Wtórował jej inny czeski polityk, Aleš Chmelař. ”Republika Czeska wspiera zrównoważoną pozycję Komisji Transportu PE. Argumenty są więcej niż wystarczające. Wspieranie opinii drugiej Komisji (Zatrudnienia i Spraw Socjalnych – przyp. red.) oznaczałoby ogromny krok wstecz w budowaniu jednolitego rynku. Trzymam kciuki za wszystkich posłów walczących o UE bez barier” – pisał.

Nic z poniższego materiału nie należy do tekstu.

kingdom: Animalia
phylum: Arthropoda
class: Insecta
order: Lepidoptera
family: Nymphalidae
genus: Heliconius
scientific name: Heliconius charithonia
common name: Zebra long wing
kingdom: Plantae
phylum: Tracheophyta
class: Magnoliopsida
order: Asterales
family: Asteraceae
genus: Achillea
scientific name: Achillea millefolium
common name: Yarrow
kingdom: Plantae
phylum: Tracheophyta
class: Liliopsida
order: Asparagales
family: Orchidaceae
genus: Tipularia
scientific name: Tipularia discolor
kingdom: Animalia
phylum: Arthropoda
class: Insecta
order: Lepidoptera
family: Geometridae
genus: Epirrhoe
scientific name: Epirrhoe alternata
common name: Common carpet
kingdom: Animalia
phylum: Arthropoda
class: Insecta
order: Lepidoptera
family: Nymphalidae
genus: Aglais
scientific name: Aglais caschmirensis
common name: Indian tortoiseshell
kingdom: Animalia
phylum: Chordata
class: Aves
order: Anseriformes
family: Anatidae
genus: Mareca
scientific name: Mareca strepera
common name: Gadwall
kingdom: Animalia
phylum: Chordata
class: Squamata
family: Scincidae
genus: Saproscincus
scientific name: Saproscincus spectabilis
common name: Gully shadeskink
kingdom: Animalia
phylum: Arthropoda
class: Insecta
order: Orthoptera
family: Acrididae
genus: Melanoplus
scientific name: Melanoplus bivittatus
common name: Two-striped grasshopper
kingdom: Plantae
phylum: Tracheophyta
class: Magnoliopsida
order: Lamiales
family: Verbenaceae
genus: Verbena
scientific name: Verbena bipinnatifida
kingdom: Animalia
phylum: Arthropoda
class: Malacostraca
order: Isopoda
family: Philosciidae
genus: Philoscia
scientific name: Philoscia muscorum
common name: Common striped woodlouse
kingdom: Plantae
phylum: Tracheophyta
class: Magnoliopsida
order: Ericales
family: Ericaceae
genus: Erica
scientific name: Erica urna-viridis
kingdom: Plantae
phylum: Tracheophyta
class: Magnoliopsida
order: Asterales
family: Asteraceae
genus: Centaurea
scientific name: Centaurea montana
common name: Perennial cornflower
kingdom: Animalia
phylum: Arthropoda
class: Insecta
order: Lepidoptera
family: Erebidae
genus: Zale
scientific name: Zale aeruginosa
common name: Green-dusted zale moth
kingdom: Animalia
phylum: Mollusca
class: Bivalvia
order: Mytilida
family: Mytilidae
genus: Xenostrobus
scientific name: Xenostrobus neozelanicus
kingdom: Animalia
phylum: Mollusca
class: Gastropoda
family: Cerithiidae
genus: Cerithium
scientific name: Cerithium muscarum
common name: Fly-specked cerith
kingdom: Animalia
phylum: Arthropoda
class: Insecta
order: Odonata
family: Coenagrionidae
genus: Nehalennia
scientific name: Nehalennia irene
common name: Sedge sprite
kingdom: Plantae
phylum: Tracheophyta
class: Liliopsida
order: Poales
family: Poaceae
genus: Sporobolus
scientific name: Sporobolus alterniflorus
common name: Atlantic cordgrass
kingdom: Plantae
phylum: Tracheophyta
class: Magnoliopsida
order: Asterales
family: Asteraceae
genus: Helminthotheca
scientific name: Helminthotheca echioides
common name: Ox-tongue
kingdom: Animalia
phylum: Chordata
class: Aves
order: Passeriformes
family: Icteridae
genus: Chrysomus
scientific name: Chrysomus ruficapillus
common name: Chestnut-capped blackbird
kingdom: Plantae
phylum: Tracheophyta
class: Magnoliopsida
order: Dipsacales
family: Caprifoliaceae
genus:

Burzliwe obrady w Parlamencie
Głosowanie poprzedziła wczorajsza, burzliwa debata w PE. Z jednej strony europosłowie podkreślali, jak ważne jest hasło Jean-Claude’a Junckera o jednej płacy za jedną pracę i walka z tzw. dumpingiem socjalnym oraz opowiadali się za koniecznością ochrony kierowców. Z drugiej zauważali, że wprowadzenie nowych, restrykcyjnych rozwiązań i odrzucenie kompromisu Komisji Transportu, może doprowadzić do gwałtownego wzrostu biurokracji, a skutkiem tego do upadku małych i średnich firm transportowych.
Zobacz też wideo:
Tuż przed głosowaniami nad Pakietem Mobilności, w Parlamencie Europejskim odbyła się debata na temat Przyszłości Europy z udziałem premiera Mateusza Morawieckiego. Niestety szef polskiego rządu nie odniósł się w ogóle do tego ważnego dla branży transportowej pakietu przepisów. W jednym zdaniu premier przyznał wyłącznie, mimochodem, że handel, transport, eksport i import są ważne dla Unii Europejskiej.